13.5 Right to Notification (Art. 19 GDPR):
If you have exercised your rights to rectification, deletion, or restriction of processing, we are obliged to notify all recipients of your data unless this proves impossible or involves disproportionate effort. You can request to be informed about these recipients.
13.6 Right to Data Portability (Art. 20 GDPR):
You have the right to receive your personal data in a structured, commonly used, and machine-readable format and to transmit it to another controller, where technically feasible.
13.7 Right to Withdraw Consent (Art. 7 (3) GDPR):
You may withdraw your consent to data processing at any time. Upon withdrawal, we will cease processing your data unless justified by other legal grounds.
13.8 Right to Lodge a Complaint (Art. 77 GDPR):
If you believe that the processing of your personal data violates the GDPR, you have the right to lodge a complaint with a supervisory authority in your place of residence, workplace, or where the alleged infringement occurred.
14) Right to Object
If we process your personal data based on a balance of interests (Art. 6 (1)(f) GDPR), you have the right to object to this processing at any time for reasons arising from your particular situation.
If you object, we will cease processing your data unless we can demonstrate compelling legitimate grounds that outweigh your interests, rights, and freedoms, or if the processing is for the establishment, exercise, or defense of legal claims.

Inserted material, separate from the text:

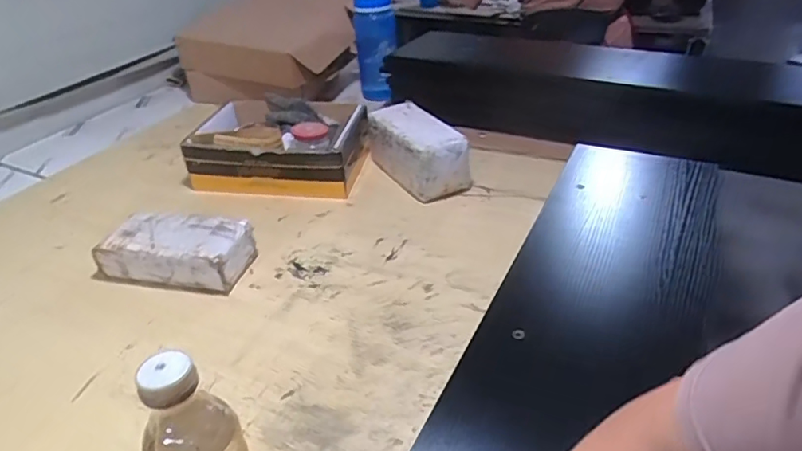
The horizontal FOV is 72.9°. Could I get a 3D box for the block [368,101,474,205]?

If your data is processed for direct marketing purposes, you have the right to object at any time. Once you object, we will no longer process your data for such purposes.
15) Data Retention Period
The retention period for personal data depends on the applicable legal retention periods (e.g., tax or commercial law). After these periods expire, the corresponding data is routinely deleted, provided it is no longer required for contract fulfillment or initiation and there are no legitimate grounds for further retention.
This concludes the translation of the Privacy Policy. If you have further requests or need assistance with specific parts, let me know!